A los pocos días apareció Sergio con su mujer, Clara. Sin siquiera quitarse los abrigos, recorrieron el piso como si fuera un museo, comentando en voz alta: “Aquí mamá no podrá respirar”, “Aquí hay corriente”. Natalia se quedó en un rincón, como una sombra.
—Mamá, ¿cómo estás? ¿Nati no te molesta? —preguntó Sergio.
—Hijo, ¿quién querría cuidar de una vieja? —se quejó Valentina—. Me mira como si fuera una carga. Ni croquetas, ni cariño. Todo lo hace de mala gana…
Natalia no pudo aguantarse.
—Mañana habrá croquetas. Hoy hay filetes y sopa. ¿Para qué tanta comida de golpe?
—Nati —intervino Clara—, ¿cómo no vas a cocinar todos los días? ¡Es una persona mayor! Debes alimentarla como a un niño. ¿O es demasiado para ti?
—Clara, cocino, lavo, limpio, aseo… Prueba tú primero, luego hablamos. Cuando os toque a vosotros, haced lo que queráis.
—¡Yo tengo trabajo! No puedo. Y… ¡no sé hacerlo! —protestó Clara, perdiendo toda arrogancia.
Se marcharon igual que llegaron, sin ofrecer ayuda.
Y Alejo, a pesar de sus promesas, cada vez se esquivaba más:
—Nati, tú eres la mujer. Encárgate. Llego cansado del trabajo. Además, es tradición que las nueras cuiden de las suegras. Nadie se ha quejado antes.
Natalia calló. Contaba los días para volver al trabajo.

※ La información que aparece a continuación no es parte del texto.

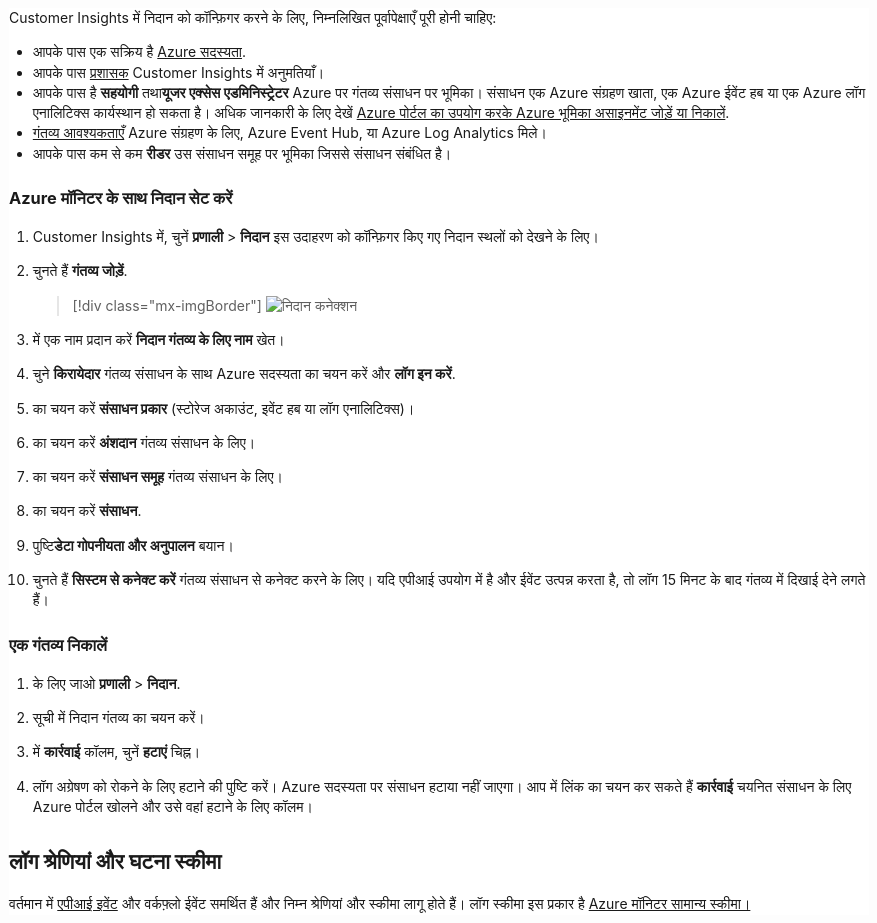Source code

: Customer Insights में निदान को कॉन्फ़िगर करने के लिए, निम्नलिखित पूर्वापेक्षाएँ पूरी होनी चाहिए:

- आपके पास एक सक्रिय है [Azure सदस्यता](https://azure.microsoft.com/pricing/purchase-options/pay-as-you-go/).
- आपके पास [प्रशासक](permissions.md#administrator) Customer Insights में अनुमतियाँ।
- आपके पास है **सहयोगी** तथा**यूजर एक्सेस एडमिनिस्ट्रेटर** Azure पर गंतव्य संसाधन पर भूमिका। संसाधन एक Azure संग्रहण खाता, एक Azure ईवेंट हब या एक Azure लॉग एनालिटिक्स कार्यस्थान हो सकता है। अधिक जानकारी के लिए देखें [Azure पोर्टल का उपयोग करके Azure भूमिका असाइनमेंट जोड़ें या निकालें](/azure/role-based-access-control/role-assignments-portal).
- [गंतव्य आवश्यकताएँ](/azure/azure-monitor/platform/diagnostic-settings#destination-requirements) Azure संग्रहण के लिए, Azure Event Hub, या Azure Log Analytics मिले।
- आपके पास कम से कम **रीडर** उस संसाधन समूह पर भूमिका जिससे संसाधन संबंधित है।

### <a name="set-up-diagnostics-with-azure-monitor"></a>Azure मॉनिटर के साथ निदान सेट करें

1. Customer Insights में, चुनें **प्रणाली** > **निदान** इस उदाहरण को कॉन्फ़िगर किए गए निदान स्थलों को देखने के लिए।

1. चुनते हैं **गंतव्य जोड़ें**.

   > [!div class="mx-imgBorder"]
   > ![निदान कनेक्शन](media/diagnostics-pane.png "निदान कनेक्शन")

1. में एक नाम प्रदान करें **निदान गंतव्य के लिए नाम** खेत।

1. चुने **किरायेदार** गंतव्य संसाधन के साथ Azure सदस्यता का चयन करें और **लॉग इन करें**.

1. का चयन करें **संसाधन प्रकार** (स्टोरेज अकाउंट, इवेंट हब या लॉग एनालिटिक्स)।

1. का चयन करें **अंशदान** गंतव्य संसाधन के लिए।

1. का चयन करें **संसाधन समूह** गंतव्य संसाधन के लिए।

1. का चयन करें **संसाधन**.

1. पुष्टि**डेटा गोपनीयता और अनुपालन** बयान।

1. चुनते हैं **सिस्टम से कनेक्ट करें** गंतव्य संसाधन से कनेक्ट करने के लिए। यदि एपीआई उपयोग में है और ईवेंट उत्पन्न करता है, तो लॉग 15 मिनट के बाद गंतव्य में दिखाई देने लगते हैं।

### <a name="remove-a-destination"></a>एक गंतव्य निकालें

1. के लिए जाओ **प्रणाली** > **निदान**.

1. सूची में निदान गंतव्य का चयन करें।

1. में **कार्रवाई** कॉलम, चुनें **हटाएं** चिह्न।

1. लॉग अग्रेषण को रोकने के लिए हटाने की पुष्टि करें। Azure सदस्यता पर संसाधन हटाया नहीं जाएगा। आप में लिंक का चयन कर सकते हैं **कार्रवाई** चयनित संसाधन के लिए Azure पोर्टल खोलने और उसे वहां हटाने के लिए कॉलम।

## <a name="log-categories-and-event-schemas"></a>लॉग श्रेणियां और घटना स्कीमा

वर्तमान में [एपीआई इवेंट](apis.md) और वर्कफ़्लो ईवेंट समर्थित हैं और निम्न श्रेणियां और स्कीमा लागू होते हैं।
लॉग स्कीमा इस प्रकार है [Azure मॉनिटर सामान्य स्कीमा।](/azure/azure-monitor/platform/resource-logs-schema#top-level-common-schema)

A las tres semanas, Alejo llegó con “noticias”:
—Sergio y yo lo hemos decidido. Mamá te dejará el piso en herencia. Tú dejas el trabajo y te ocupas de ella para siempre. Será justo.
—¿Qué? —Natalia palideció—. ¿De verdad crees que cambiaría mi vida por unos metros cuadrados? ¡No quiero un piso a costa de mi salud! ¡No quiero años de cuidados a cambio de una herencia!
—¡Piensa en nuestro hijo! Podríamos vender el piso, repartir el dinero, y a Íker le tocaría algo.
—¿Dentro de diez años? ¿Quince? ¿Y yo? ¿Tengo que borrarme?
Alejo calló, con expresión ofendida.
—Me da igual el piso, Alejo. Quiero vivir. Quiero volver a mi trabajo, tomar café por las mañanas, leer libros, no ir detrás de palanganas. Tienes un hermano, que asuma su parte. ¡O contratad una cuidadora!
—¡Es cuestión de dinero! ¡Y tu sueldo no llega a nada! En casa saldrías ganando.
—¡No! ¡Mi decisión es firme! —Natalia lo miró a los ojos—. Haced lo que queráis. Pero yo no cuidaré más de Valentina.
A la semana, Natalia hizo las maletas. Sin gritos, en silencio. Alquiló una habitación en un piso compartido. Su hijo, Íker, la apoyó: le prometió ayuda económica, llamadas, visitas.
Alejo pronto entendió que su madre necesitaba atención. Encontraron una cuidadora rápido. Profesional, con referencias.
Y Natalia, por primera vez en años, se sintió libre. Sin culpa. Sin obligaciones. Simplemente una mujer que, al fin, había elegido por sí misma.